Hace un tiempo participé en la pre-campaña presidencial de un dirigente peruano. Era una figura conocida, con trayectoria política, convicciones claras y una historia personal vinculada a un expresidente que había tenido sus tropiezos con la justicia (algo que en la región ya no sorprende).
El proyecto pintaba bien: había un esquema de trabajo, un equipo en formación, y una oportunidad real de involucrarme en una carrera de alto nivel desde una etapa temprana. Para alguien que trabaja en comunicación política, no es poca cosa.
Pero con el correr de los meses, lo que parecía una buena oportunidad terminó mostrando otra cara.
Las primeras señales
El candidato tenía 80 años. Y si bien la edad no siempre es un problema, en este caso sí implicaba ciertas limitaciones: poca energía para el trajín de la campaña, dificultad para sostener el ritmo y, sobre todo, escasa apertura a los procesos colectivos.
El trabajo comenzó con lo básico: reactivar sus redes sociales, ordenar la presencia digital, armar las primeras piezas y dejar lista la estructura mínima para salir a comunicar. Fueron semanas intensas, de mucho empuje inicial.
Sin embargo, el candidato no se involucraba. No daba feedback, no participaba de las decisiones clave y, en general, no mostraba interés por lo que hacíamos. Primera bandera.
El equipo empuja, el candidato no
Durante el segundo mes, el candidato empezó a tener algo más de presencia pública. Nosotros aprovechamos para generar contenido a partir de sus discursos: frases destacadas, videos breves, pequeñas campañas con presupuesto muy acotado (200 USD mensuales).
El objetivo era claro: optimizar al máximo los pocos recursos disponibles para llegar al público objetivo. Aun así, el escenario era difícil. Internamente, el candidato comenzó a tener tensiones con su partido. Sospechaba que no lo iban a dejar competir. Pero tampoco estaba dispuesto a discutirlo.
A partir del cuarto mes, pidió “pausar” la campaña. No lo dijo con esas palabras, pero fue eso: sin pauta, sin estrategia, sin dirección. El equipo digital quedó en el limbo, trabajando sin claridad ni respaldo.
El final anunciado
Poco después, el candidato confirmó lo que ya intuíamos: no seguiría en carrera. Alegó razones personales y familiares, y cerró el proyecto sin mayores explicaciones.
Lo que había comenzado como un desafío de 18 meses se disolvió en cinco. No hubo cierre formal ni balances. Solo un equipo reducido que quedó a mitad de camino, con tiempo, energía y expectativas invertidas.
Lecciones que quedan
A veces los proyectos no fallan por mala estrategia ni por falta de ideas. Fallan porque el liderazgo no está a la altura. Porque el deseo de competir no es real, o porque se subestima lo que implica sostener una campaña.
De esta experiencia me llevé una certeza: como consultores, no solo analizamos escenarios o diseñamos mensajes.

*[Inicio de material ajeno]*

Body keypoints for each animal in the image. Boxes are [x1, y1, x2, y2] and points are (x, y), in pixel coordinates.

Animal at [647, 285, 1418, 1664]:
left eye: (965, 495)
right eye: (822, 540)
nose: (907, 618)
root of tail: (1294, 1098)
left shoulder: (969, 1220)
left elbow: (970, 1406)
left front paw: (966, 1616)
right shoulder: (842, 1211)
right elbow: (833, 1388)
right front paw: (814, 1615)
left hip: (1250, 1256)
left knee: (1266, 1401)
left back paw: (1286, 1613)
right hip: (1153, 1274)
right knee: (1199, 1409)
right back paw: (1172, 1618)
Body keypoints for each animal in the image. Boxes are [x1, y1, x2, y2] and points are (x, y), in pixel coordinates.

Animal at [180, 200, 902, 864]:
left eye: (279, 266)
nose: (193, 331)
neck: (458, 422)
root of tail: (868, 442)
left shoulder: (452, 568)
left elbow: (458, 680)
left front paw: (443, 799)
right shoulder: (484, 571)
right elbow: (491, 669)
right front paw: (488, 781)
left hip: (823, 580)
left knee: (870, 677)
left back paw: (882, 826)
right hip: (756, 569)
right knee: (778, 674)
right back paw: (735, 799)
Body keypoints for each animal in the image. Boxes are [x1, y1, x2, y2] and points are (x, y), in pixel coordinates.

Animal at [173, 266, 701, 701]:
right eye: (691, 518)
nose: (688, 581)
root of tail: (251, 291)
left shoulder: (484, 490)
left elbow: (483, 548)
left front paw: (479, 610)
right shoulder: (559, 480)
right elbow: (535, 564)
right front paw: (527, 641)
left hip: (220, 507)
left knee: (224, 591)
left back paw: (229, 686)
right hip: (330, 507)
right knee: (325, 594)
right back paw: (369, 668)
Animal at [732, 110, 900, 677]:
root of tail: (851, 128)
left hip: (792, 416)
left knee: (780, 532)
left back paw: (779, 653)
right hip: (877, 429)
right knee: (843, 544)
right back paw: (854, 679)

También aprendemos a detectar cuándo una campaña no tiene motor.
El camino en política tiene momentos intensos y otros frustrantes. Lo importante es seguir construyendo, incluso cuando toca tropezar. Porque, aunque algunos candidatos se esfumen antes de arrancar, cada experiencia aporta algo. Y lo bueno, cuando llega, lo hace valer por todo lo anterior.